Let's say you decide that Las Vegas Sans (LVS) will rise to $47 by September. It is currently trading at $43. The caller asked "should I buy the $47 call?"
The answer is NO! The September 47 Call costs $1.6. So, if you are right, and the stock goes to $47, the stock is on the money, earning no profit. You will lose $1.6. What is the most aggravating trade ever? Being right - and still losing money!
What about buying the September 43 Call for $3.3? To break even, the stock will have to rise to $46.3. If you are indeed right, and the stock rises to $47, you will only earn $.70. The maximum risk is $3.3.
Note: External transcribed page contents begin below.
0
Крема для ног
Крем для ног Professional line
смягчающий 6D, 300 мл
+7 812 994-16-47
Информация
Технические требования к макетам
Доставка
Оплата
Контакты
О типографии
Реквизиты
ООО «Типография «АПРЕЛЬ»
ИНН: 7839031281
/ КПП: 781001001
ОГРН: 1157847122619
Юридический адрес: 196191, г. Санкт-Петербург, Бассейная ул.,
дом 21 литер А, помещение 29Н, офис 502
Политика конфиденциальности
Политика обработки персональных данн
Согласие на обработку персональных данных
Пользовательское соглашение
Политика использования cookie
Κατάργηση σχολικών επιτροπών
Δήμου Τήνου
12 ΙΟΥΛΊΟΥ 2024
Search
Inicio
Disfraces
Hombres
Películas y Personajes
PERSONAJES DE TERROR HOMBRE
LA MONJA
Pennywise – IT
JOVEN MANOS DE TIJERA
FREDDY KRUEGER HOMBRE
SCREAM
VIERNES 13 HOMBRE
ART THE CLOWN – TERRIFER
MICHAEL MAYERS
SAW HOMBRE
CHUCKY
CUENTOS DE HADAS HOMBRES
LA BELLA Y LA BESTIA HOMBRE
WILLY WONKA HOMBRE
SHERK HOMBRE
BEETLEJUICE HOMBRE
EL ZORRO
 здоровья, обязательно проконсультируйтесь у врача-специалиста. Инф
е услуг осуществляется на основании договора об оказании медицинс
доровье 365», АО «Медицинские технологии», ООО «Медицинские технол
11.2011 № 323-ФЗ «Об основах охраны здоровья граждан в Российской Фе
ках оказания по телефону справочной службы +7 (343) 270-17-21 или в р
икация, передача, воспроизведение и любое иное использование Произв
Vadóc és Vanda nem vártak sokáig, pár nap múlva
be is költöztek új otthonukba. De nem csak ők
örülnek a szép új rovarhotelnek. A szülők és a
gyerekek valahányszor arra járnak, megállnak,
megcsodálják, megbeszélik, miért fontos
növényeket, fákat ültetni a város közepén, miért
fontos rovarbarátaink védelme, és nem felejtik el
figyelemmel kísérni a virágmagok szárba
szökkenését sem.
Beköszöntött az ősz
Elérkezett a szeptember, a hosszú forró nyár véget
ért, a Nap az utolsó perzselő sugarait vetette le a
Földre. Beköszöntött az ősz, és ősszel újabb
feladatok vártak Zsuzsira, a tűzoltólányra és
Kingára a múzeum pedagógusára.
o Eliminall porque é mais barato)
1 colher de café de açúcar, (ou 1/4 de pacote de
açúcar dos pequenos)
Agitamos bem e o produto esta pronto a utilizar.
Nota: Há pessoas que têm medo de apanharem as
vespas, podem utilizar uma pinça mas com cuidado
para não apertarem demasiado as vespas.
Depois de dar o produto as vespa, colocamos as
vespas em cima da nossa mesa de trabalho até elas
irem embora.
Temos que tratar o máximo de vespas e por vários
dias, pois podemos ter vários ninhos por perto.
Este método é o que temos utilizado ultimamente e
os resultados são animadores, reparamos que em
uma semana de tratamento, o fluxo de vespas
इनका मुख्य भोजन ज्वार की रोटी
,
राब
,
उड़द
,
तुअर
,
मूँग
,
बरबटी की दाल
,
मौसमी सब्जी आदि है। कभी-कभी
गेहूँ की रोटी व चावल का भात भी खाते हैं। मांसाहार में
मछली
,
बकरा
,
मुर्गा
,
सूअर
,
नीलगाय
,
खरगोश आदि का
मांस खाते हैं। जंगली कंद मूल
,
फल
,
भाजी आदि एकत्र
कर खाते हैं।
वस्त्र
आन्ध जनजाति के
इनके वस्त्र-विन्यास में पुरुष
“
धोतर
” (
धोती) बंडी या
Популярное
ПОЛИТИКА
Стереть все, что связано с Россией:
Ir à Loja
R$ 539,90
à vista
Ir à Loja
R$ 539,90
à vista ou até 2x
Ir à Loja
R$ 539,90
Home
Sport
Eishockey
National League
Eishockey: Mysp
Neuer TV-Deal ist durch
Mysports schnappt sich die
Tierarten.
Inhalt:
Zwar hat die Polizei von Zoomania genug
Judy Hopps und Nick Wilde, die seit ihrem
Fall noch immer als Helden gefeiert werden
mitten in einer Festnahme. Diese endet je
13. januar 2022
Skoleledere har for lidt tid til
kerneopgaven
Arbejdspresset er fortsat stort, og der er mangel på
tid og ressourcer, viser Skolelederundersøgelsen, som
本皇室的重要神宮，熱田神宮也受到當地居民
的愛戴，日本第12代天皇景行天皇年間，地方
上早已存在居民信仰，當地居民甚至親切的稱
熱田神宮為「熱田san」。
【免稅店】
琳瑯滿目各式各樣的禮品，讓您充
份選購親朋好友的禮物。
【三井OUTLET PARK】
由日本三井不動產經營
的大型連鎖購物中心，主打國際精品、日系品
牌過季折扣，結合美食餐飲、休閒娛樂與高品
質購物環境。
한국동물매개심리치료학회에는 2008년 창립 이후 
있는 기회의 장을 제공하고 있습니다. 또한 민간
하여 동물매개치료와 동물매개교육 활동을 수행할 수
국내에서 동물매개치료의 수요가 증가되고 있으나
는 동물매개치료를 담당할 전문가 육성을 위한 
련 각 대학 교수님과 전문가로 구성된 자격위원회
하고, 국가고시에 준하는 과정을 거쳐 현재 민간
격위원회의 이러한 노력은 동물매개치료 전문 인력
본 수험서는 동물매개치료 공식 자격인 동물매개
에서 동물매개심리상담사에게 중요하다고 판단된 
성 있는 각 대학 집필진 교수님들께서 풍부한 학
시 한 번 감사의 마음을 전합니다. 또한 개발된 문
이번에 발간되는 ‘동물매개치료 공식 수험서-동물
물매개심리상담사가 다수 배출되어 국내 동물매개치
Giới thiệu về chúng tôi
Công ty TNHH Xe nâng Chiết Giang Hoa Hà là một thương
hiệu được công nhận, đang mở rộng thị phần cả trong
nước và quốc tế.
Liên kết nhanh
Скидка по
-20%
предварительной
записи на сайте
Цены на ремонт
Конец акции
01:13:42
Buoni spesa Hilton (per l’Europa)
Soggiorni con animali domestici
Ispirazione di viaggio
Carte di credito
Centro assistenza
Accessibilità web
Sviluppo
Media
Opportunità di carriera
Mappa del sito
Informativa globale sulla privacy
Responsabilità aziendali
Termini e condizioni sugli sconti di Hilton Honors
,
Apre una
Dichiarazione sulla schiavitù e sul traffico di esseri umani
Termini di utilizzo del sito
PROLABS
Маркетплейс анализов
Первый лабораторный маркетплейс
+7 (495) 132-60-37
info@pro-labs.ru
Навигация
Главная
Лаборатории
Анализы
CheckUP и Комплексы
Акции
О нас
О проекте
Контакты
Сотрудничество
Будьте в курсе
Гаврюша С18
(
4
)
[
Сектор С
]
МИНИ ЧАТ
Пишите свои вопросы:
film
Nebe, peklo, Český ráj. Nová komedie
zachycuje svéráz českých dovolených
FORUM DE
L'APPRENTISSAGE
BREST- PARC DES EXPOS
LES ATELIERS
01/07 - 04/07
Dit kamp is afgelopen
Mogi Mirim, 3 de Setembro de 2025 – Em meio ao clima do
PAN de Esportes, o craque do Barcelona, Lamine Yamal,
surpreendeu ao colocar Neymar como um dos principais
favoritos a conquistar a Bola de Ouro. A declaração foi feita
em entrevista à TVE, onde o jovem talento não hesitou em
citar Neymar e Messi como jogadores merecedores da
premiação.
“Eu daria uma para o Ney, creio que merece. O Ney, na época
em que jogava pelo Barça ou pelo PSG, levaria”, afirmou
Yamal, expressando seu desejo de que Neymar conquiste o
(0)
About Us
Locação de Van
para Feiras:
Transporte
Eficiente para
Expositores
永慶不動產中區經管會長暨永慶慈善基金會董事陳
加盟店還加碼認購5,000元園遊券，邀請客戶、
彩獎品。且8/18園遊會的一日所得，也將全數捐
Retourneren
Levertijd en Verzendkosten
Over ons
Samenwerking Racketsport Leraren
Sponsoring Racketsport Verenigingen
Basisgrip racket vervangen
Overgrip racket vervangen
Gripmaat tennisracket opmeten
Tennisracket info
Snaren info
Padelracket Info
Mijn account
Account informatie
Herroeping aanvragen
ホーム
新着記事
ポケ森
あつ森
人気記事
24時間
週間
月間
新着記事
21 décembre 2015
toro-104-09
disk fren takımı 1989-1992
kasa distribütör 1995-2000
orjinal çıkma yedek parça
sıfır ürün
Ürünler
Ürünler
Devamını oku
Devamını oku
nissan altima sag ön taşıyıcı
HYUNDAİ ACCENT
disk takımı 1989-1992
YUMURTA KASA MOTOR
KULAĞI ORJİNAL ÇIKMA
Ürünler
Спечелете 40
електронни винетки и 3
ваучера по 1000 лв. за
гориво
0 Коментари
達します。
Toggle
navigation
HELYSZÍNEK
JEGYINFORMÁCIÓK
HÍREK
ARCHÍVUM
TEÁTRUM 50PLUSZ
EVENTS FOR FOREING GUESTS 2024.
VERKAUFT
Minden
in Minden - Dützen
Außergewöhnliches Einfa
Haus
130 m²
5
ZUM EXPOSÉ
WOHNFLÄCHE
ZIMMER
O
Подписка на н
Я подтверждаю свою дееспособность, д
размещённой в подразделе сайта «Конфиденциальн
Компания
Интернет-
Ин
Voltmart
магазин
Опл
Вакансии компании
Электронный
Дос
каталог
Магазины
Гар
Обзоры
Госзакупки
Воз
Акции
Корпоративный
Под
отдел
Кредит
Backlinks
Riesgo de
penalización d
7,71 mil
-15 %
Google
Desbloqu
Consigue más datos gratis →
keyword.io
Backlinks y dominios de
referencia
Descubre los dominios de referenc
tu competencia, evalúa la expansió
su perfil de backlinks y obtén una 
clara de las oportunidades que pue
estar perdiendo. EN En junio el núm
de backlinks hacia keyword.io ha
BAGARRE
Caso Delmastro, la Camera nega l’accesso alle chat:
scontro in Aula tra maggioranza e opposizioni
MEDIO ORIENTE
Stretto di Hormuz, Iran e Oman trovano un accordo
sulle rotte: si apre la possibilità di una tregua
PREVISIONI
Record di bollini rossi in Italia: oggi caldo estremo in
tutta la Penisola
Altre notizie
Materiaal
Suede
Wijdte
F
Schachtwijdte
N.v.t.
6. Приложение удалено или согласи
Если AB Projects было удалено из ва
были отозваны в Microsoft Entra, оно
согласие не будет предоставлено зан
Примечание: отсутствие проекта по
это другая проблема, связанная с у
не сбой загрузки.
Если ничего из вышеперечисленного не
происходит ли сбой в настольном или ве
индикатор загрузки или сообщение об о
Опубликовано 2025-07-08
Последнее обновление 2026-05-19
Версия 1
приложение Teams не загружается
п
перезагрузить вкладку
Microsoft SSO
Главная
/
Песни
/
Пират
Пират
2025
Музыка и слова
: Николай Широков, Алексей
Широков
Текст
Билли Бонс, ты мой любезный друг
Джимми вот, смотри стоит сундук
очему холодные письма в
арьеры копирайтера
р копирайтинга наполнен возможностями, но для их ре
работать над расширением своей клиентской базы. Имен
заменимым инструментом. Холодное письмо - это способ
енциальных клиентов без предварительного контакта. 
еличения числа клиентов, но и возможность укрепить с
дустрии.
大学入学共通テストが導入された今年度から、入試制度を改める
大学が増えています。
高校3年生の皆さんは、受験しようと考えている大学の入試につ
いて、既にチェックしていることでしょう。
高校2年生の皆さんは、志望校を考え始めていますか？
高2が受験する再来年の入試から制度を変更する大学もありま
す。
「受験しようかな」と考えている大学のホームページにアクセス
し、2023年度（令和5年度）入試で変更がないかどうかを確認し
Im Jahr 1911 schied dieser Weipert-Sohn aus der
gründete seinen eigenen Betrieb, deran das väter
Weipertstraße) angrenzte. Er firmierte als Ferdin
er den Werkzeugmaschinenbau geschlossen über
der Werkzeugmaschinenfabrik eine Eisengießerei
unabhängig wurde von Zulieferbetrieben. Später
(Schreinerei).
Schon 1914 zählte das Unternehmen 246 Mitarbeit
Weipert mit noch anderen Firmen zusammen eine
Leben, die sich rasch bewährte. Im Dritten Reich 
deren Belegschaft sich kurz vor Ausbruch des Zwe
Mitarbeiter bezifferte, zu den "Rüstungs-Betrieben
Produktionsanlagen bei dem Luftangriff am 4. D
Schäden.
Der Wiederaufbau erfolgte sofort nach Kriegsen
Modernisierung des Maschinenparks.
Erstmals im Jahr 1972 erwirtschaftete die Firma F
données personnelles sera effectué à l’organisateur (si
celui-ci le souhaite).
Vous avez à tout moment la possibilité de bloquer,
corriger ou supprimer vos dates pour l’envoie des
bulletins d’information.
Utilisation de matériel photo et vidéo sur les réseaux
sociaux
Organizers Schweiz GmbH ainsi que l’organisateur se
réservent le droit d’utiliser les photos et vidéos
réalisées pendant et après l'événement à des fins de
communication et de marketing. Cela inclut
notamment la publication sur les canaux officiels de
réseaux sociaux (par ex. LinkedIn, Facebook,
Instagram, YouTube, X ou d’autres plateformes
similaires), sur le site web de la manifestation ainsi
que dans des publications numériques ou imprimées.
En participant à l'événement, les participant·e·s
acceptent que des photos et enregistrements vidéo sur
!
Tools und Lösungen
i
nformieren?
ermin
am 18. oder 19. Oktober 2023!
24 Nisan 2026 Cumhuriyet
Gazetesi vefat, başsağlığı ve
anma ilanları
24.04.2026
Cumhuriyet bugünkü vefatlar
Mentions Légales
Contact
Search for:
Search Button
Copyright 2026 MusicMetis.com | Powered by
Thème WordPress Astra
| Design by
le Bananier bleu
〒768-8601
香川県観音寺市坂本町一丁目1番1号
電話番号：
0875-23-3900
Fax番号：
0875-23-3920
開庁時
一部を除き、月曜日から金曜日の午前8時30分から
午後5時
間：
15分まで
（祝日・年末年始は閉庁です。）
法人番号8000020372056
Here is how you can use a bull collar spread to profit, while limiting downside risk:
- Buy a $43 call. This will cost $3.3.
- Sell a $47 call. This will earn you $1.6.
The maximum profit is the difference between the two calls: $4, minus the net cost of the options bought: $1.7. This will give you the maximum profit of $2.3, with a maximum risk of $1.7 (both options expire worthless).
Let's review our strategies assuming you are correct:
- Buy a $47 Call. Risk: $1.6. Reward: $0.
- Buy a $43 Call. Risk: $3.3. Reward: $.70
- Buy a $43 Call, sell the $47. Risk: $1.7. Reward: $2.3.